Korban diketahui bernama Natalis Yanggam Wombom (40). Jenazah korban ditemukan warga pada Minggu (22/2/2026) sekitar pukul 09.30 WIT di area hutan Bakaro.
Kasat Reskrim Polresta Manokwari, Agung Gumara Samosir, menjelaskan bahwa pihak kepolisian telah melakukan sejumlah langkah awal penanganan, mulai dari evakuasi jenazah, identifikasi korban, hingga pemeriksaan medis melalui visum.
“Sebelum ditemukan meninggal dunia, korban diketahui sedang bekerja menggali sumur bersama beberapa rekannya. Saat aktivitas berlangsung, korban tiba-tiba meninggalkan lokasi kerja dan tidak kembali,” jelas AKP Agung kepada media, Senin (23/2/2026).
Ia mengungkapkan, korban juga meninggalkan telepon genggamnya di lokasi kerja. Ponsel tersebut kemudian dibawa oleh rekan kerja korban dan diserahkan kepada istri korban di rumah.
Terkait penyebab kematian, AKP Agung menyampaikan bahwa hingga saat ini pihak kepolisian belum dapat menarik kesimpulan pasti. Hal tersebut lantaran keluarga korban tidak bersedia dilakukan otopsi.
“Dari hasil visum sementara dan catatan awal dokter, ditemukan beberapa luka lecet pada tubuh korban, seperti di bagian dahi dan lutut.
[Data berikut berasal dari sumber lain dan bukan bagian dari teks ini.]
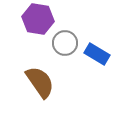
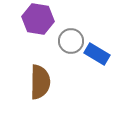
gray circle: moved 6 px right, 2 px up
brown semicircle: rotated 36 degrees clockwise
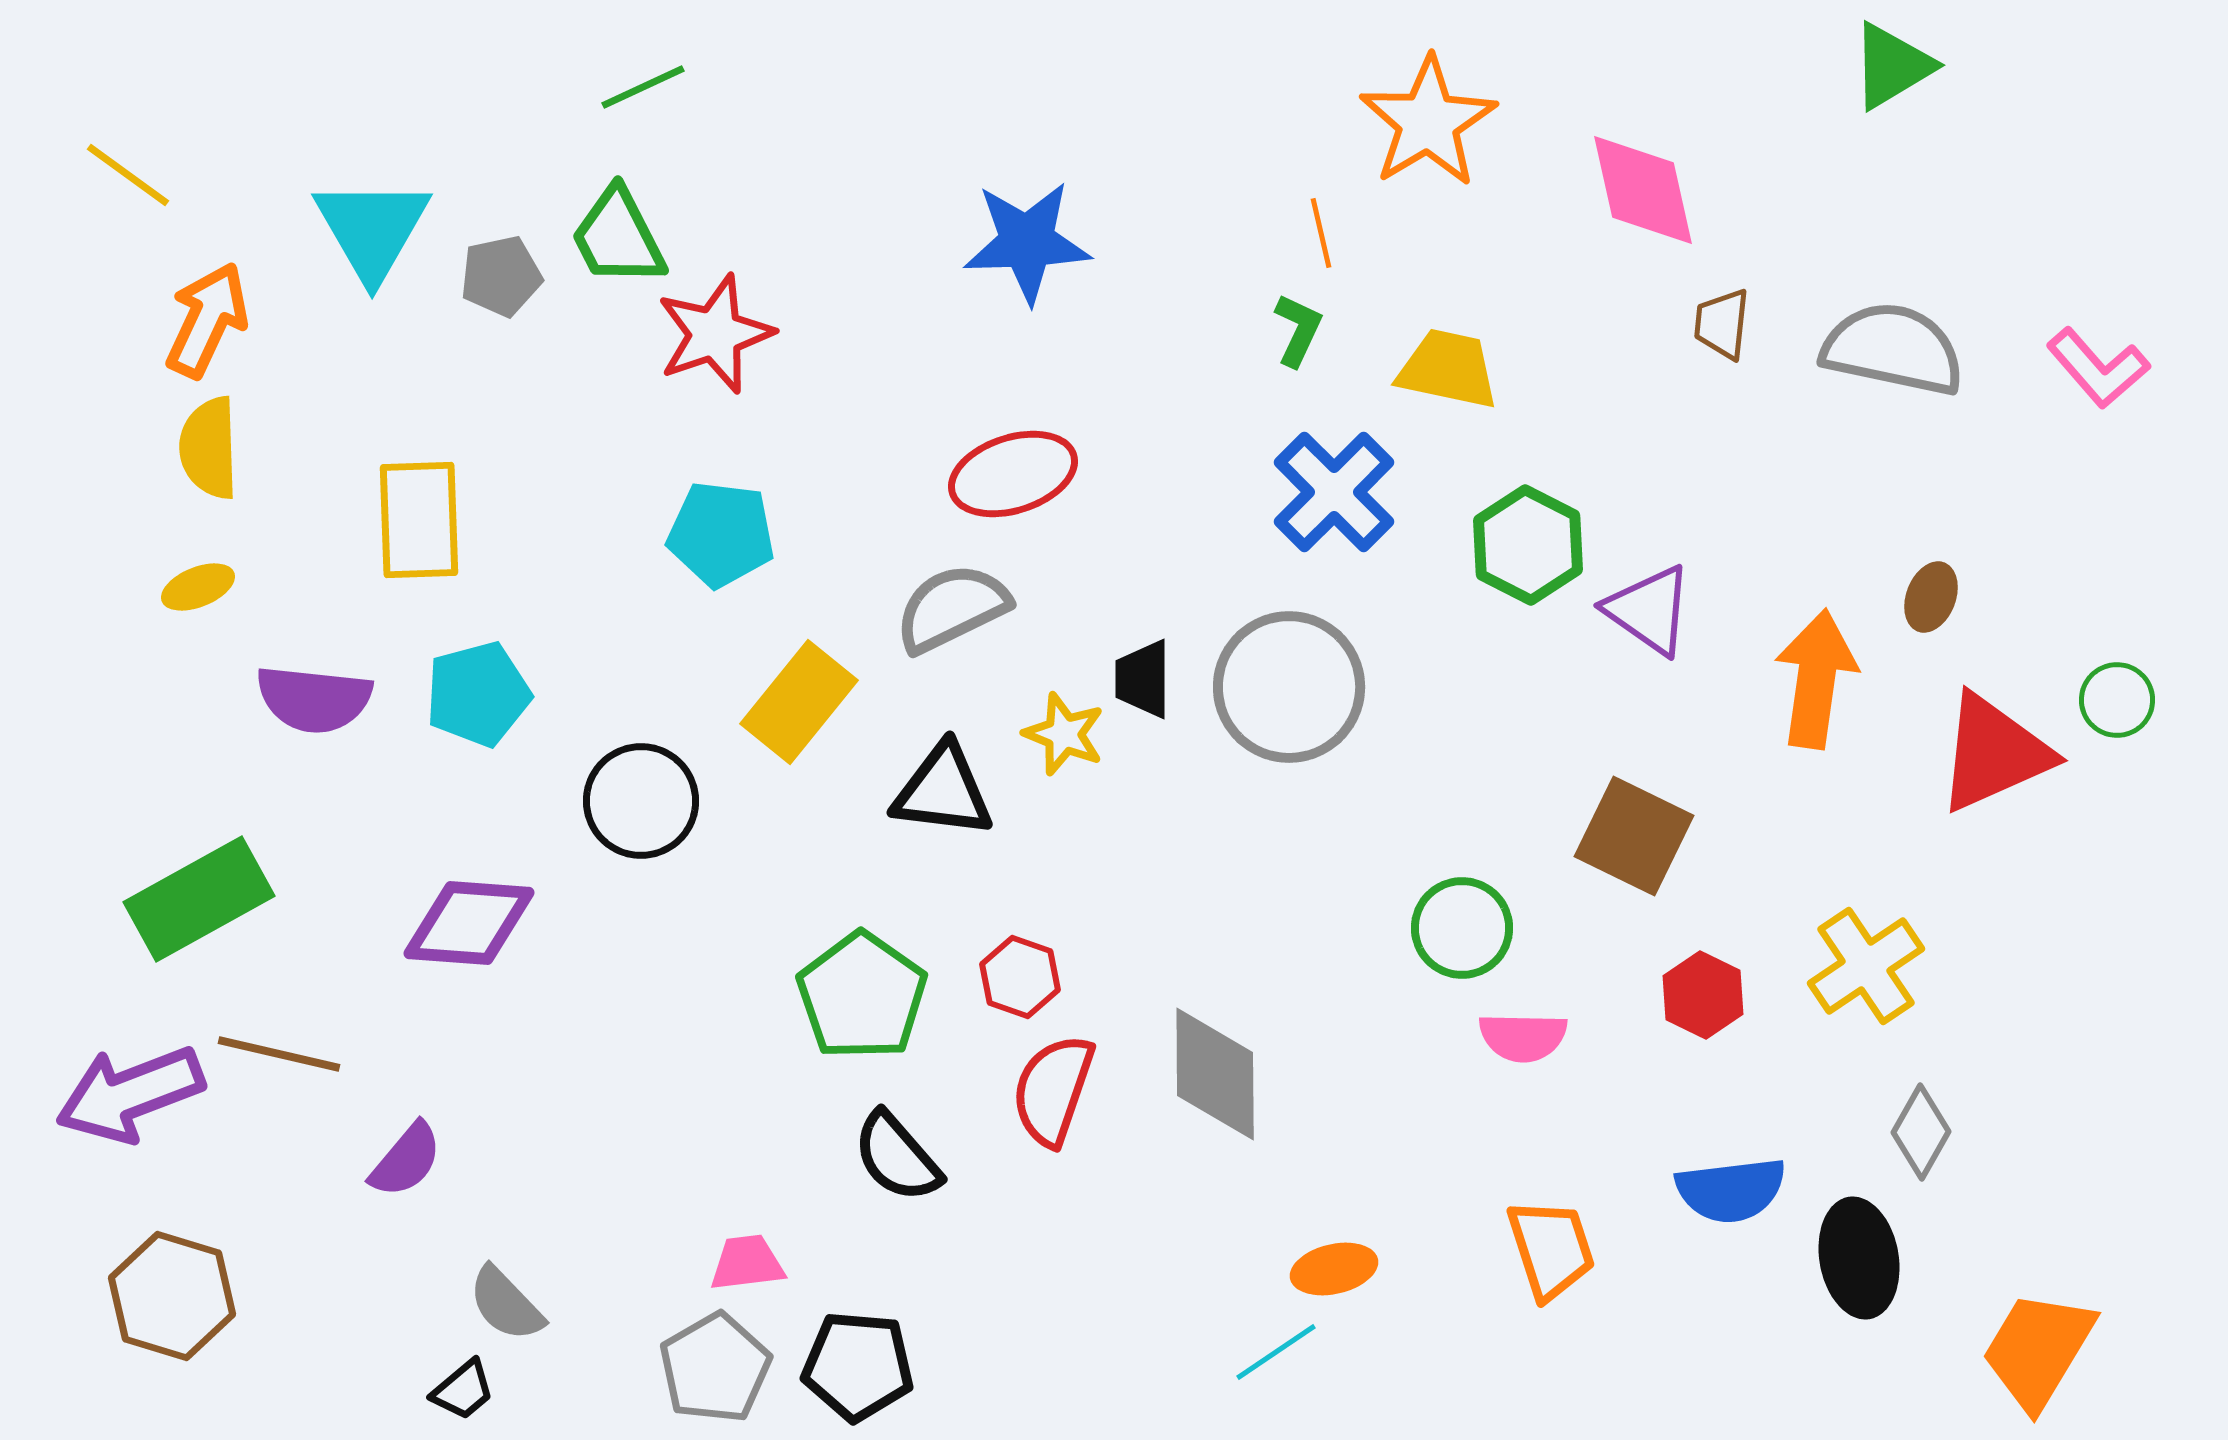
Luka tersebut berupa goresan dan tidak ditemukan luka fatal yang secara langsung menyebabkan kematian,” ujarnya.
Dalam proses penyelidikan, polisi telah memeriksa empat orang saksi, termasuk rekan kerja korban. Pemeriksaan terhadap pihak keluarga korban akan dilakukan apabila kondisi psikologis keluarga telah memungkinkan untuk dimintai keterangan lebih lanjut.
AKP Agung menegaskan, kepolisian tetap membuka kemungkinan adanya unsur pidana dalam peristiwa tersebut. Apabila dalam perkembangan penyelidikan ditemukan indikasi tindak pidana, maka proses hukum akan dilanjutkan sesuai ketentuan yang berlaku.
“Namun apabila kematian korban murni disebabkan oleh penyakit bawaan, kecelakaan, atau faktor lain yang tidak mengarah pada tindak pidana, maka kesimpulan tersebut akan kami ambil berdasarkan fakta dan hasil penyelidikan,” pungkasnya.